Marseille paie-t-elle les années Sarkozy ?
Contacté par RT France, l'ancien commandant de police, Jean-Pierre Colombiès, qui a grandi dans les quartiers nord de Marseille, avant d'y travailler à la brigade des stups et à la PJ, résume pour sa part : «La nature a horreur du vide». Il entend par-là dénoncer le manque de présence des pouvoirs publics dans certains secteurs de la ville : «On ferme des commissariats de quartiers dans des arrondissements comme le XIIIe qui sont extrêmement touchés par le trafic pour mutualiser dans des grandes structures. C'est une erreur qui conduit à encore moins de contacts entre la police et la population.»
Ce ne sont pas les flics qui ont abandonné ces secteurs, c'est l'Etat
Et le porte-parole de l'association de policiers en colère UPNI de critiquer la police voulue par l'ancien président et ministre de l'Intérieur, Nicolas Sarkozy : «A l'époque, on entendait les baqueux [policiers de la BAC] dire qu'ils partaient "à la chasse". C'est le modèle qu'a voulu Sarkozy pour faire du chiffre, une véritable obsession qui a totalement dévoyé le métier, notamment chez les commissaires qui ne s'intéressaient plus qu'à leurs primes de rendement dans certains cas. Et nous, en judiciaire, nous étions mis sous le boisseau des BAC qui nous amenaient des affaires parfois bancales qu'il fallait faire tenir debout judiciairement afin de produire des chiffres d'élucidations favorables... En revanche, il n'était plus du tout question de qualité procédurale à ce stade ou de service public rendu au citoyen.»
Et de déplorer : «La PJ est devenue la caisse enregistreuse d'une police de voie publique agressive en quelque sorte... On voit le résultat de cette philosophie administrative aujourd'hui. On a corrompu le système.»

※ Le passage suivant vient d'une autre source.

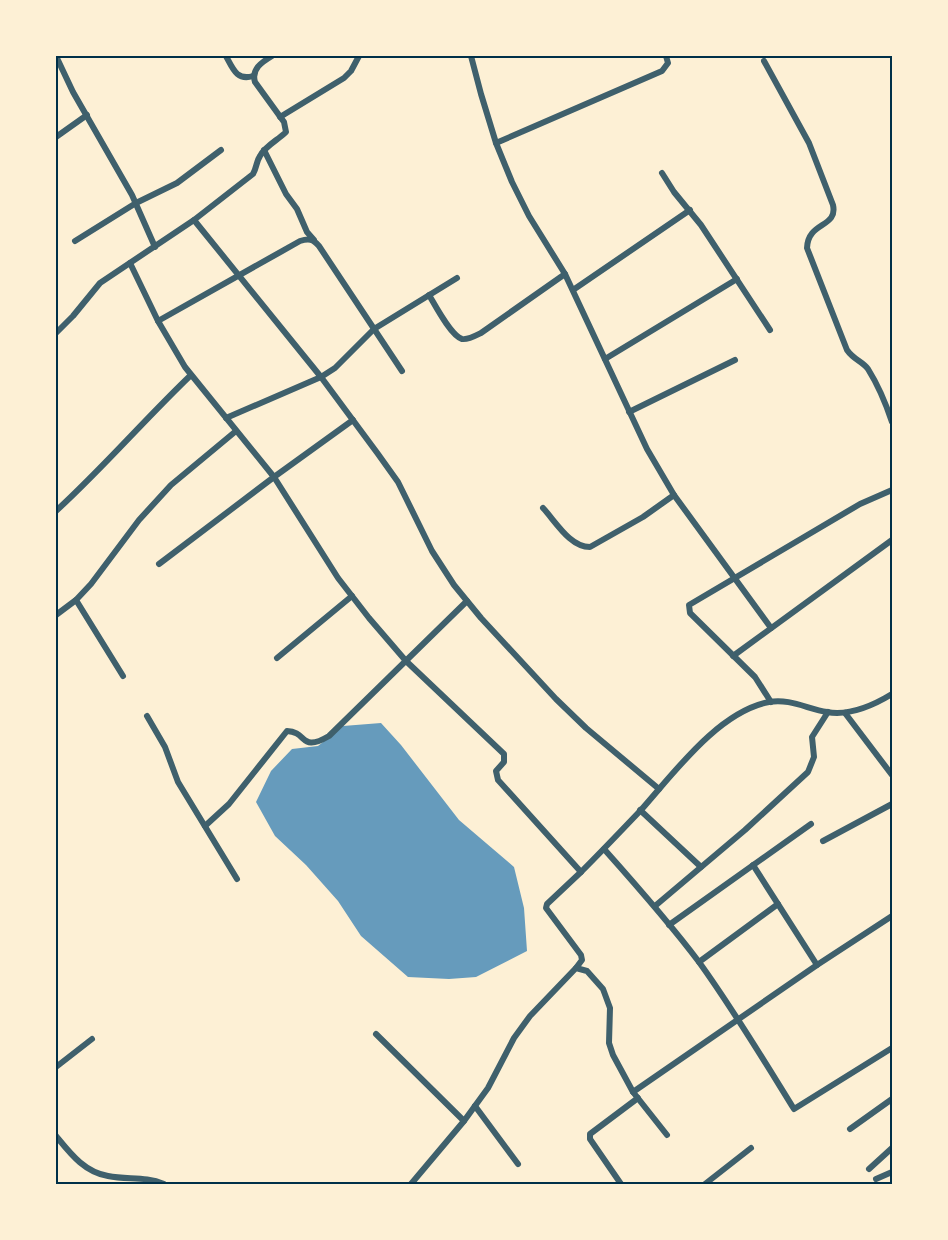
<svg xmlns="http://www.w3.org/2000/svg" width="948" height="1240" viewBox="0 0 948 1240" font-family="'Golos Text',sans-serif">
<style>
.water{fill:#669bbc}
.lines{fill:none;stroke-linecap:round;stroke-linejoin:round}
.minor{stroke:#3f606c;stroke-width:6}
.neatline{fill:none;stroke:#003049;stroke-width:2}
</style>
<rect width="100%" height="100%" fill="#fdf0d5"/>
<path class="water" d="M381,723l20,22 58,75 55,47 10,41 3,43 -51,26 -27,2 -41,-2 -47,-41 -23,-35 -32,-36 -31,-29 -19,-34 15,-31 21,-22 26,-3 25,-20z"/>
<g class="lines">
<g class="minor">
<path d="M56,56l17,36 59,103 23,52"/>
<path d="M226,56c7,13 11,25 27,20"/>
<path d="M471,56l10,38 15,49 16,39 17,34 36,58 82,175 27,46 97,133"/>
<path d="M764,61l45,82 24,62c5,23 -25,16 -26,43l40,102c7,10 15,11 21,19 10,16 18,35 24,53"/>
<path d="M280,117l64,-39 7,-7 8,-15"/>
<path d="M56,137l31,-22"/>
<path d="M496,143l166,-72 6,-8 -2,-7"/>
<path d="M264,150l22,44 11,15 10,23 7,8"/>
<path d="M662,173l12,19 27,33 69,105"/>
<path d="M194,220l127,157 57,77 20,28 34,69 22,34 27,33 75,81 30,29 73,61"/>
<path d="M75,241l61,-38 41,-20 44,-33"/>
<path d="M130,263l28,58 27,46 89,110 64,101 31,40 37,43 98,93v8l-8,9 2,9 83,92c20,-20 40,-41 60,-62 33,-37 77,-98 128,-108 20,-4 39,7 58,10 22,4 47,-7 65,-18"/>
<path d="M573,290l117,-80"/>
<path d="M429,295c6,10 22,41 33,44 6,1 13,-3 19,-6l84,-59"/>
<path d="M158,321l142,-80c9,-3 13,-2 19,5l83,125"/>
<path d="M56,333l17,-17 27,-33 94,-63 59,-46c4,-7 3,-12 7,-18 5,-10 18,-16 26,-24l-2,-10 -29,-40c-4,-13 7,-20 17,-26"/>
<path d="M605,359l132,-80"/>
<path d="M629,412l106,-52"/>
<path d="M226,418l95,-41 14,-9 39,-39 83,-51"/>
<path d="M543,508c13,14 27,39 47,39l53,-30 31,-22"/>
<path d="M56,511c47,-43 89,-92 135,-136"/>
<path d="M159,564l115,-87 79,-57"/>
<path d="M76,600l47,76"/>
<path d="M56,615l20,-15 15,-16 48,-64 32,-35 65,-54"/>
<path d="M733,656l159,-116"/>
<path d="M277,658l75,-62"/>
<path d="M771,702l-16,-25 -65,-64 -1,-8 171,-101 32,-14"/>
<path d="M845,713l47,62"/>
<path d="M147,716l18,31 13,35 59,97"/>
<path d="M640,810l61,57"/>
<path d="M205,826l24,-22 58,-73c21,1 13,22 42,5l138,-135"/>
<path d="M823,841l69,-37"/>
<path d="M604,849c33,37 65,73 95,113 34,47 64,97 95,147l98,-61"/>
<path d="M753,865l64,100"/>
<path d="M655,906l90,-76 63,-58 6,-15 -2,-20 16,-25"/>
<path d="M669,925l142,-101"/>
<path d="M699,962l79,-58"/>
<path d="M576,968l6,-8 -1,-5 -35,-47 1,-4 34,-32"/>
<path d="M376,1034l88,87"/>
<path d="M56,1067l36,-28"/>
<path d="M633,1092l184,-127 75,-49"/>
<path d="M475,1106l43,58"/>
<path d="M850,1129l42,-30"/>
<path d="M56,1136c14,17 28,36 52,40 20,4 37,0 56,8"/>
<path d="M869,1169l23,-21"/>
<path d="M876,1179l16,-7"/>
<path d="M411,1184l53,-63 24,-33 26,-50 16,-22 46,-48 11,3 16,18 7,19 -1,35 4,12 20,37 34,43"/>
<path d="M621,1184l-31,-45v-5l48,-36"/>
<path d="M705,1184l46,-36"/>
</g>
</g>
<rect width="948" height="1240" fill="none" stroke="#fdf0d5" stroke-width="114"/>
<rect x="57" y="57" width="834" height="1126" class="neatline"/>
</svg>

Tout comme son ancien collègue de Marseille, Jean Pierre Colombiès déplore le manque de «réponse pénale» : «Les très jeunes caïds ont un parcours délinquentiel déjà chargé puisqu'ils ne sont absolument pas impressionnés par la réponse pénale. Mais ce n'est pas normal d'avoir des gamins de 14 à 16 ans avec un STIC [Système de traitement des infractions constatées] de trois ou quatre pages. Non seulement ils ne connaissent pas la prison, mais en plus, s'ils vont au trou, c'est considéré comme une promotion sociale dans leur milieu. De toute façon, il n'y a pas plus de peur de du gendarme que de place en prison ! On assiste à un phénomène multifactoriel aggravé par la représentation nationale avec des ministres mis en examen et une politique sans épaisseur... D'un gouvernement à l'autre de toute façon, une certaine gauche décomplexe les caïds et la droite déstructure le service public. Ce ne sont pas les flics qui ont abandonné ces secteurs, c'est l'Etat.»